Task brief: Retype the listing exactly, with no images.

__________

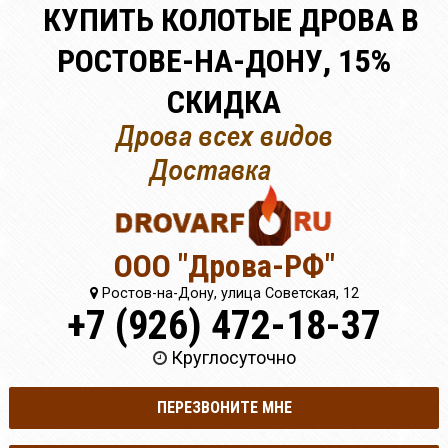
КУПИТЬ КОЛОТЫЕ ДРОВА В
РОСТОВЕ-НА-ДОНУ, 15%
СКИДКА
ООО "Дрова-РФ"
Ростов-на-Дону, улица Советская, 12
+7 (926) 472-18-37
Круглосуточно
ПЕРЕЗВОНИТЕ МНЕ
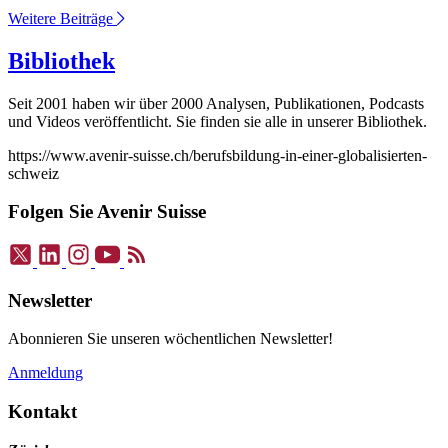
Weitere Beiträge
Bibliothek
Seit 2001 haben wir über 2000 Analysen, Publikationen, Podcasts
und Videos veröffentlicht. Sie finden sie alle in unserer Bibliothek.
https://www.avenir-suisse.ch/berufsbildung-in-einer-globalisierten-
schweiz
Folgen Sie Avenir Suisse
Newsletter
Abonnieren Sie unseren wöchentlichen Newsletter!
Anmeldung
Kontakt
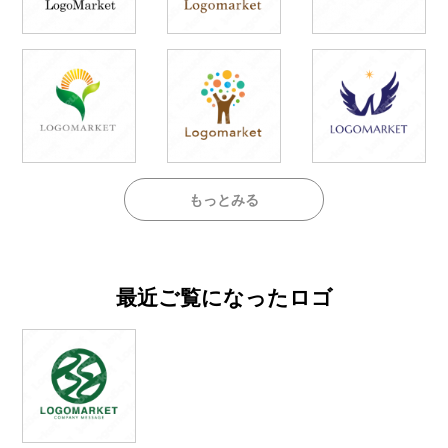
もっとみる
最近ご覧になったロゴ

__________

The answer:
КУПИТЬ КОЛОТЫЕ ДРОВА В
РОСТОВЕ-НА-ДОНУ, 15%
СКИДКА
ООО "Дрова-РФ"
Ростов-на-Дону, улица Советская, 12
+7 (926) 472-18-37
Круглосуточно
ПЕРЕЗВОНИТЕ МНЕ
Weitere Beiträge
Bibliothek
Seit 2001 haben wir über 2000 Analysen, Publikationen, Podcasts
und Videos veröffentlicht. Sie finden sie alle in unserer Bibliothek.
https://www.avenir-suisse.ch/berufsbildung-in-einer-globalisierten-
schweiz
Folgen Sie Avenir Suisse
Newsletter
Abonnieren Sie unseren wöchentlichen Newsletter!
Anmeldung
Kontakt
もっとみる
最近ご覧になったロゴ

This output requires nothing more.